Will you extract the entries word for word? Images should not appear in the copy.

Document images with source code

============================================================

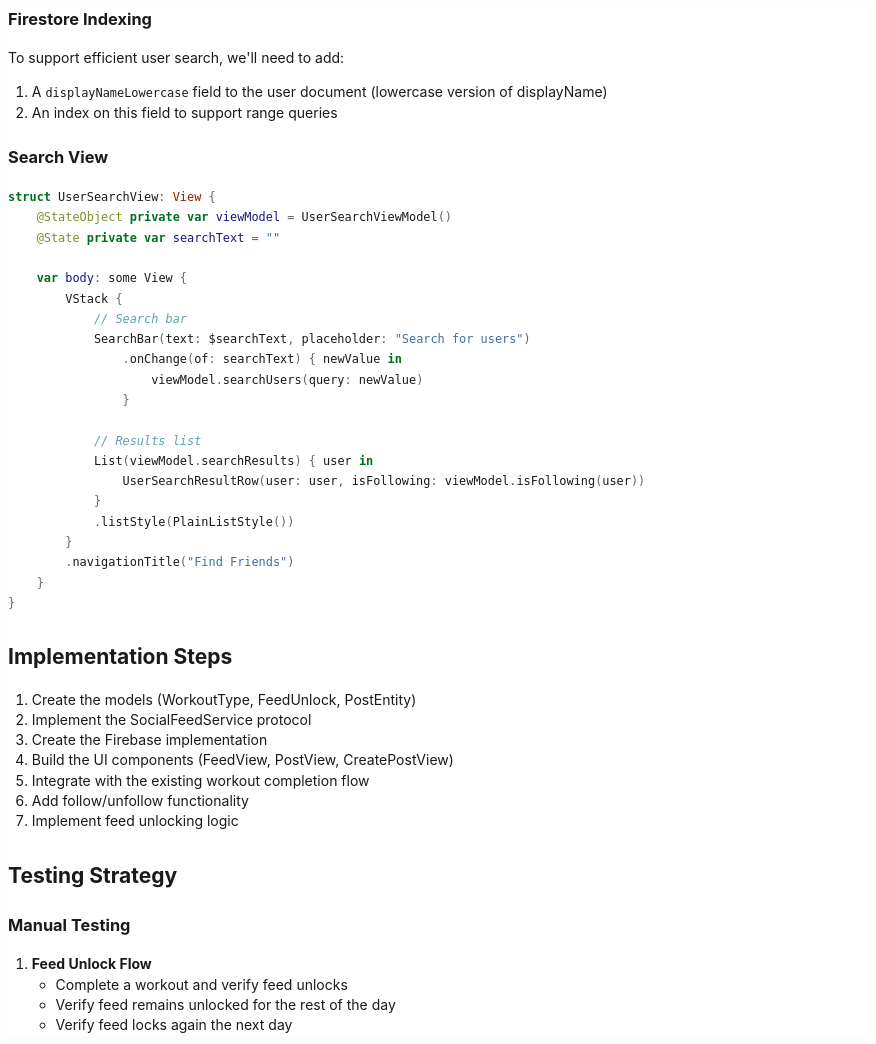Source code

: ### Firestore Indexing

To support efficient user search, we'll need to add:

1. A `displayNameLowercase` field to the user document (lowercase version of displayName)
2. An index on this field to support range queries

### Search View

```swift
struct UserSearchView: View {
    @StateObject private var viewModel = UserSearchViewModel()
    @State private var searchText = ""
    
    var body: some View {
        VStack {
            // Search bar
            SearchBar(text: $searchText, placeholder: "Search for users")
                .onChange(of: searchText) { newValue in
                    viewModel.searchUsers(query: newValue)
                }
            
            // Results list
            List(viewModel.searchResults) { user in
                UserSearchResultRow(user: user, isFollowing: viewModel.isFollowing(user))
            }
            .listStyle(PlainListStyle())
        }
        .navigationTitle("Find Friends")
    }
}
```

## Implementation Steps

1. Create the models (WorkoutType, FeedUnlock, PostEntity)
2. Implement the SocialFeedService protocol
3. Create the Firebase implementation
4. Build the UI components (FeedView, PostView, CreatePostView)
5. Integrate with the existing workout completion flow
6. Add follow/unfollow functionality
7. Implement feed unlocking logic

## Testing Strategy

### Manual Testing

1. **Feed Unlock Flow**
   - Complete a workout and verify feed unlocks
   - Verify feed remains unlocked for the rest of the day
   - Verify feed locks again the next day

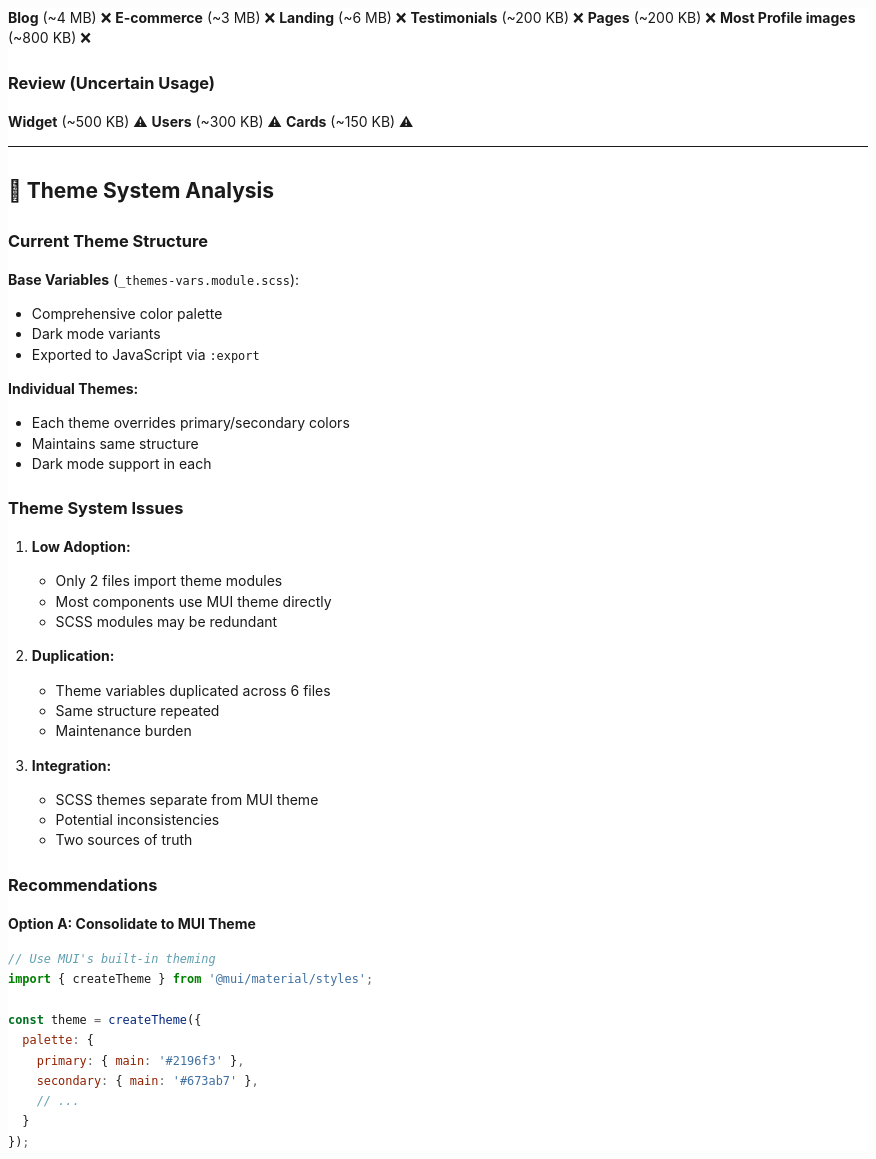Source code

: **Blog** (~4 MB) ❌
**E-commerce** (~3 MB) ❌
**Landing** (~6 MB) ❌
**Testimonials** (~200 KB) ❌
**Pages** (~200 KB) ❌
**Most Profile images** (~800 KB) ❌

### Review (Uncertain Usage)

**Widget** (~500 KB) ⚠️
**Users** (~300 KB) ⚠️
**Cards** (~150 KB) ⚠️

---

## 🎨 Theme System Analysis

### Current Theme Structure

**Base Variables** (`_themes-vars.module.scss`):
- Comprehensive color palette
- Dark mode variants
- Exported to JavaScript via `:export`

**Individual Themes:**
- Each theme overrides primary/secondary colors
- Maintains same structure
- Dark mode support in each

### Theme System Issues

1. **Low Adoption:**
   - Only 2 files import theme modules
   - Most components use MUI theme directly
   - SCSS modules may be redundant

2. **Duplication:**
   - Theme variables duplicated across 6 files
   - Same structure repeated
   - Maintenance burden

3. **Integration:**
   - SCSS themes separate from MUI theme
   - Potential inconsistencies
   - Two sources of truth

### Recommendations

**Option A: Consolidate to MUI Theme**
```jsx
// Use MUI's built-in theming
import { createTheme } from '@mui/material/styles';

const theme = createTheme({
  palette: {
    primary: { main: '#2196f3' },
    secondary: { main: '#673ab7' },
    // ...
  }
});
```
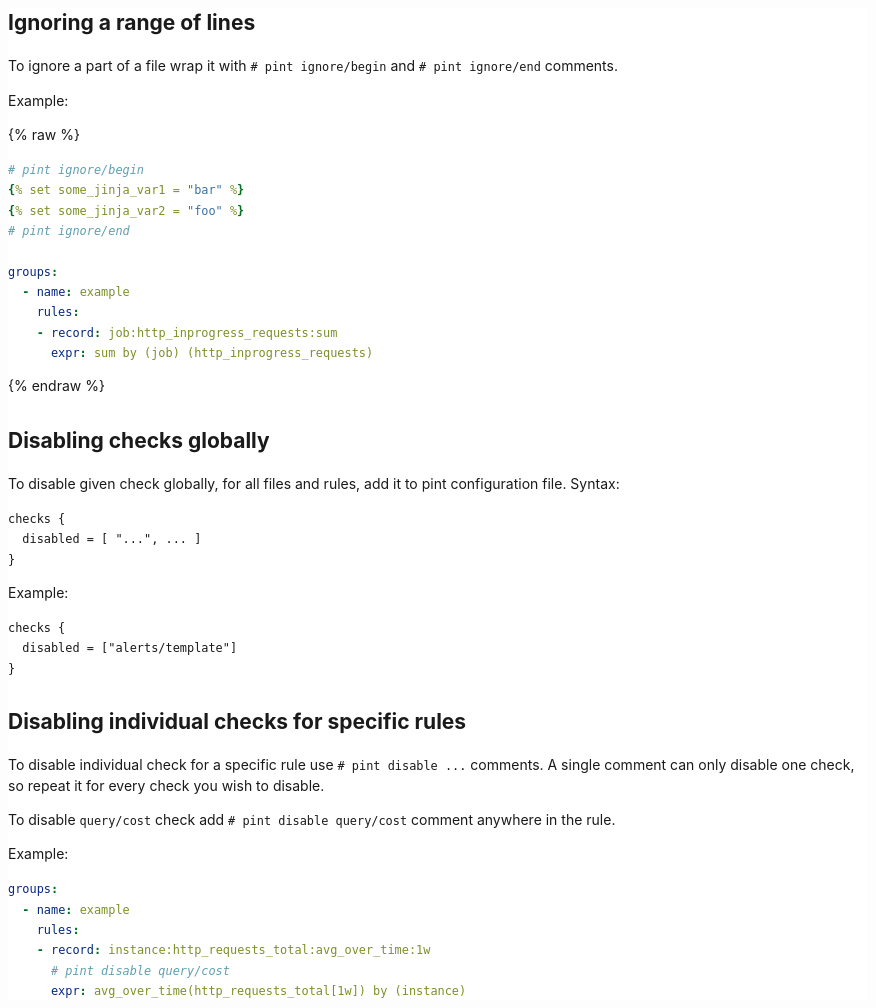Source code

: ## Ignoring a range of lines

To ignore a part of a file wrap it with `# pint ignore/begin` and
`# pint ignore/end` comments.

Example:

{% raw %}
```YAML
# pint ignore/begin
{% set some_jinja_var1 = "bar" %}
{% set some_jinja_var2 = "foo" %}
# pint ignore/end

groups:
  - name: example
    rules:
    - record: job:http_inprogress_requests:sum
      expr: sum by (job) (http_inprogress_requests)
```
{% endraw %}

## Disabling checks globally

To disable given check globally, for all files and rules, add it to pint configuration
file. Syntax:

```JS
checks {
  disabled = [ "...", ... ]
}
```

Example:

```JS
checks {
  disabled = ["alerts/template"]
}
```

## Disabling individual checks for specific rules

To disable individual check for a specific rule use `# pint disable ...` comments.
A single comment can only disable one check, so repeat it for every check you wish
to disable.

To disable `query/cost` check add `# pint disable query/cost` comment anywhere in
the rule.

Example:

```YAML
groups:
  - name: example
    rules:
    - record: instance:http_requests_total:avg_over_time:1w
      # pint disable query/cost
      expr: avg_over_time(http_requests_total[1w]) by (instance)
```
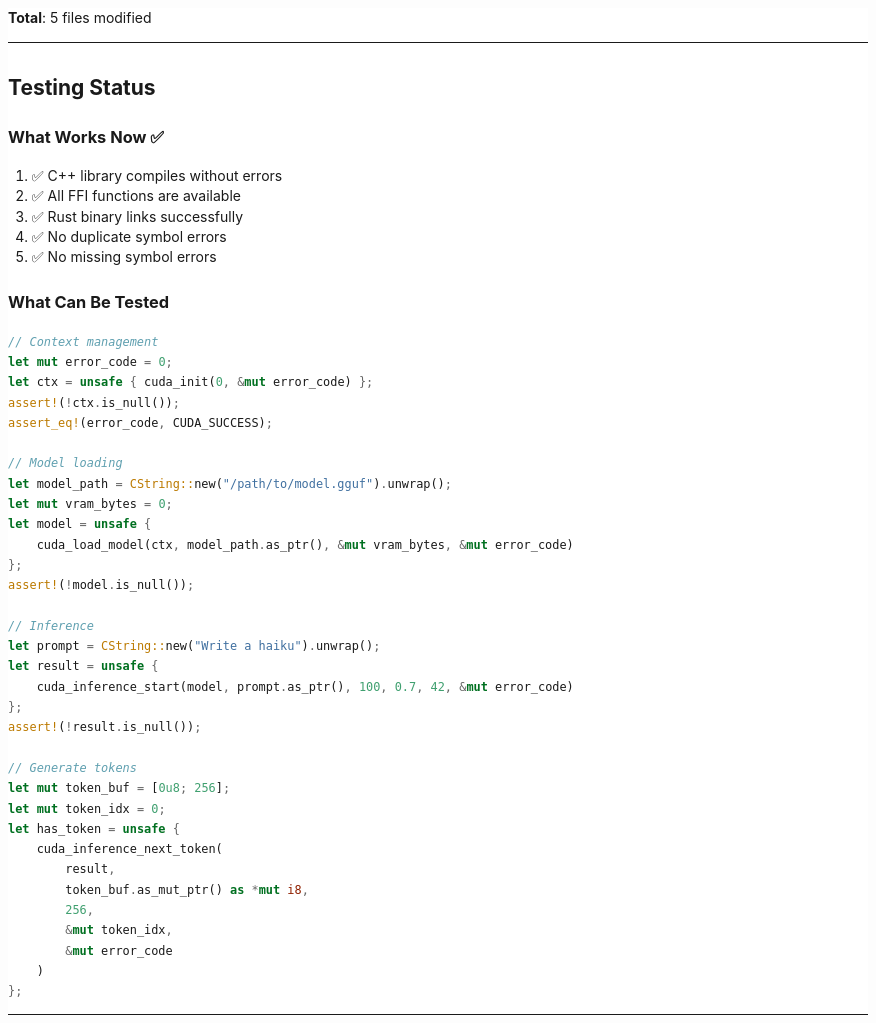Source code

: **Total**: 5 files modified

---

## Testing Status

### What Works Now ✅

1. ✅ C++ library compiles without errors
2. ✅ All FFI functions are available
3. ✅ Rust binary links successfully
4. ✅ No duplicate symbol errors
5. ✅ No missing symbol errors

### What Can Be Tested

```rust
// Context management
let mut error_code = 0;
let ctx = unsafe { cuda_init(0, &mut error_code) };
assert!(!ctx.is_null());
assert_eq!(error_code, CUDA_SUCCESS);

// Model loading
let model_path = CString::new("/path/to/model.gguf").unwrap();
let mut vram_bytes = 0;
let model = unsafe { 
    cuda_load_model(ctx, model_path.as_ptr(), &mut vram_bytes, &mut error_code) 
};
assert!(!model.is_null());

// Inference
let prompt = CString::new("Write a haiku").unwrap();
let result = unsafe {
    cuda_inference_start(model, prompt.as_ptr(), 100, 0.7, 42, &mut error_code)
};
assert!(!result.is_null());

// Generate tokens
let mut token_buf = [0u8; 256];
let mut token_idx = 0;
let has_token = unsafe {
    cuda_inference_next_token(
        result, 
        token_buf.as_mut_ptr() as *mut i8,
        256,
        &mut token_idx,
        &mut error_code
    )
};
```

---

============================================================

RESPONSE TO THIS TASK
Source code

: ### Firestore Indexing

To support efficient user search, we'll need to add:

1. A `displayNameLowercase` field to the user document (lowercase version of displayName)
2. An index on this field to support range queries

### Search View

```swift
struct UserSearchView: View {
    @StateObject private var viewModel = UserSearchViewModel()
    @State private var searchText = ""
    
    var body: some View {
        VStack {
            // Search bar
            SearchBar(text: $searchText, placeholder: "Search for users")
                .onChange(of: searchText) { newValue in
                    viewModel.searchUsers(query: newValue)
                }
            
            // Results list
            List(viewModel.searchResults) { user in
                UserSearchResultRow(user: user, isFollowing: viewModel.isFollowing(user))
            }
            .listStyle(PlainListStyle())
        }
        .navigationTitle("Find Friends")
    }
}
```

## Implementation Steps

1. Create the models (WorkoutType, FeedUnlock, PostEntity)
2. Implement the SocialFeedService protocol
3. Create the Firebase implementation
4. Build the UI components (FeedView, PostView, CreatePostView)
5. Integrate with the existing workout completion flow
6. Add follow/unfollow functionality
7. Implement feed unlocking logic

## Testing Strategy

### Manual Testing

1. **Feed Unlock Flow**
   - Complete a workout and verify feed unlocks
   - Verify feed remains unlocked for the rest of the day
   - Verify feed locks again the next day

Source code

: **Blog** (~4 MB) ❌
**E-commerce** (~3 MB) ❌
**Landing** (~6 MB) ❌
**Testimonials** (~200 KB) ❌
**Pages** (~200 KB) ❌
**Most Profile images** (~800 KB) ❌

### Review (Uncertain Usage)

**Widget** (~500 KB) ⚠️
**Users** (~300 KB) ⚠️
**Cards** (~150 KB) ⚠️

---

## 🎨 Theme System Analysis

### Current Theme Structure

**Base Variables** (`_themes-vars.module.scss`):
- Comprehensive color palette
- Dark mode variants
- Exported to JavaScript via `:export`

**Individual Themes:**
- Each theme overrides primary/secondary colors
- Maintains same structure
- Dark mode support in each

### Theme System Issues

1. **Low Adoption:**
   - Only 2 files import theme modules
   - Most components use MUI theme directly
   - SCSS modules may be redundant

2. **Duplication:**
   - Theme variables duplicated across 6 files
   - Same structure repeated
   - Maintenance burden

3. **Integration:**
   - SCSS themes separate from MUI theme
   - Potential inconsistencies
   - Two sources of truth

### Recommendations

**Option A: Consolidate to MUI Theme**
```jsx
// Use MUI's built-in theming
import { createTheme } from '@mui/material/styles';

const theme = createTheme({
  palette: {
    primary: { main: '#2196f3' },
    secondary: { main: '#673ab7' },
    // ...
  }
});
```
Source code

: ## Ignoring a range of lines

To ignore a part of a file wrap it with `# pint ignore/begin` and
`# pint ignore/end` comments.

Example:

{% raw %}
```YAML
# pint ignore/begin
{% set some_jinja_var1 = "bar" %}
{% set some_jinja_var2 = "foo" %}
# pint ignore/end

groups:
  - name: example
    rules:
    - record: job:http_inprogress_requests:sum
      expr: sum by (job) (http_inprogress_requests)
```
{% endraw %}

## Disabling checks globally

To disable given check globally, for all files and rules, add it to pint configuration
file. Syntax:

```JS
checks {
  disabled = [ "...", ... ]
}
```

Example:

```JS
checks {
  disabled = ["alerts/template"]
}
```

## Disabling individual checks for specific rules

To disable individual check for a specific rule use `# pint disable ...` comments.
A single comment can only disable one check, so repeat it for every check you wish
to disable.

To disable `query/cost` check add `# pint disable query/cost` comment anywhere in
the rule.

Example:

```YAML
groups:
  - name: example
    rules:
    - record: instance:http_requests_total:avg_over_time:1w
      # pint disable query/cost
      expr: avg_over_time(http_requests_total[1w]) by (instance)
```
Source code

: **Total**: 5 files modified

---

## Testing Status

### What Works Now ✅

1. ✅ C++ library compiles without errors
2. ✅ All FFI functions are available
3. ✅ Rust binary links successfully
4. ✅ No duplicate symbol errors
5. ✅ No missing symbol errors

### What Can Be Tested

```rust
// Context management
let mut error_code = 0;
let ctx = unsafe { cuda_init(0, &mut error_code) };
assert!(!ctx.is_null());
assert_eq!(error_code, CUDA_SUCCESS);

// Model loading
let model_path = CString::new("/path/to/model.gguf").unwrap();
let mut vram_bytes = 0;
let model = unsafe { 
    cuda_load_model(ctx, model_path.as_ptr(), &mut vram_bytes, &mut error_code) 
};
assert!(!model.is_null());

// Inference
let prompt = CString::new("Write a haiku").unwrap();
let result = unsafe {
    cuda_inference_start(model, prompt.as_ptr(), 100, 0.7, 42, &mut error_code)
};
assert!(!result.is_null());

// Generate tokens
let mut token_buf = [0u8; 256];
let mut token_idx = 0;
let has_token = unsafe {
    cuda_inference_next_token(
        result, 
        token_buf.as_mut_ptr() as *mut i8,
        256,
        &mut token_idx,
        &mut error_code
    )
};
```

---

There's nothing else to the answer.